The demand for peat from Leiden, Haarlem and Amsterdam was so great and the yields from the lands were so small that the residents around the Haarlemmermeer and the numerous other lakes to the south and east of it could not resist the temptation to paint their lands. The dredged peatlands filled with water and thus became an easy prey for the ‘water wolf’, as the Haarlemmermeer used to be called. With this, the owners of the land around the banks have also contributed to the unbridled expansion of the lakes. Around 1700, the Haarlemmermeer, which was on average two to four meters deep, had a surface area of 16,000 hectares and a century later approximately 18,000 hectares. During heavy storms in 1834 and 1836, the water was whipped up to such an extent that the polders in the surrounding area were flooded up to the municipal boundaries of Leiden and Amsterdam . Action was necessary, especially because there was a chance that in a new storm the Braassemermeer, the Westeinderplassen and the Legmeer would be swallowed up by the Haarlemmermeer, which would cause major problems. In 1839 the Haarlemmermeer Reclamation Act was passed, amid great protest from barge skippers and fishermen, among others, who felt threatened in their existence. Amsterdam feared a silting up of the IJ, Leiden and Haarlem were afraid of serious pollution of the city canals because they could no longer be flushed and the Rijnland water board saw its drainage capacity reduced from 22,000 to 4,000 hectares.
In May 1840, work began on digging a 60-kilometer ring canal and building a ring dyke. In 1845 this work was completed and the Leeghwater steam pumping station on the Kaag could start discharging on a canal specially dug for this purpose that drained into the sea at Katwijk. In 1848 and 1849, the Lijnden and Cruquius steam pumping stations were put into use and in 1852 some 800 million m3 of water had been pumped away. To compensate for the loss of storage capacity, three large steam pumping stations were built at Halfweg , Spaarndam and Gouda , at the expense of the government , with sufficient capacity to protect the inhabitants of the Rijnland water board from flooding.
In the 80s and 90s of the 19th century, the mostly agricultural population of the polder was in great poverty as a result of the sharply falling grain prices due to the import of cheap grain from America, Russia and South America. Many farmers moved to the cities or emigrated to the United States.
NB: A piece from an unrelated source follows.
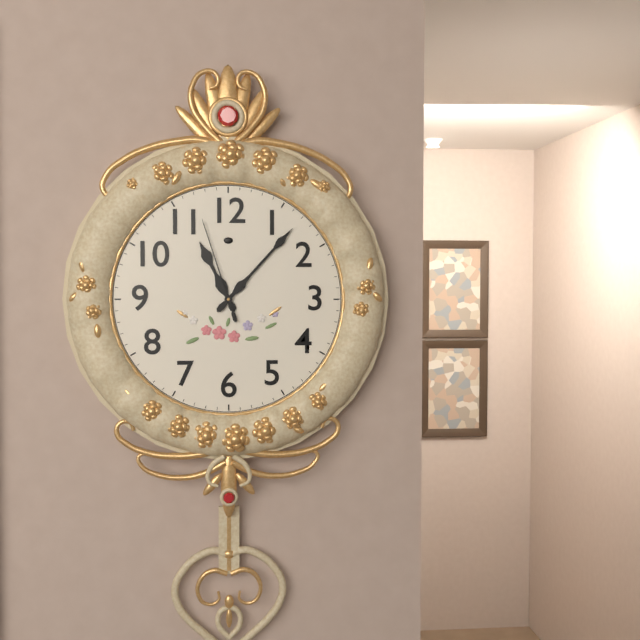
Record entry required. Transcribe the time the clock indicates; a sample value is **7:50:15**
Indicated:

After the turn of the century this improved through better agricultural techniques, mechanization of agriculture and the connection of Hoofddorp in 1912 to the railway network of the Hollandsche Electric Spoorweg Maatschappij. Due to the rapid rise of car and especially bus traffic, the company had to discontinue several lines. In 1935 a passenger train of the HESM ran for the last time through the polder, after which the polder had to do without a train connection for almost half a century, until the first part of the Schiphol line (Amsterdam- South – Schiphol) was put into use.
Today, the municipality of Haarlemmermeer has more than 140,000 inhabitants and much of its rural character has been lost, mainly due to the unstoppable development of Schiphol Airport. In 1917, by order of the Ministry of War, a military air camp was set up at Fort Schiphol, on a meadow in the corner between Spaarnwouderweg (now Schipholweg) and Schinkeldijk (now Schipholdijk). A year after the end of the First World War, the Koninklijke Luchtvaart Maatschappij was granted permission to use the airport for civil aviation. In 1938, the airport, then approximately 210 hectares in size, got paved runways. Currently, the airport covers 1,700 hectares, about 10% of the municipality of Haarlemmermeer, and Schiphol processes about 43 million passengers per year.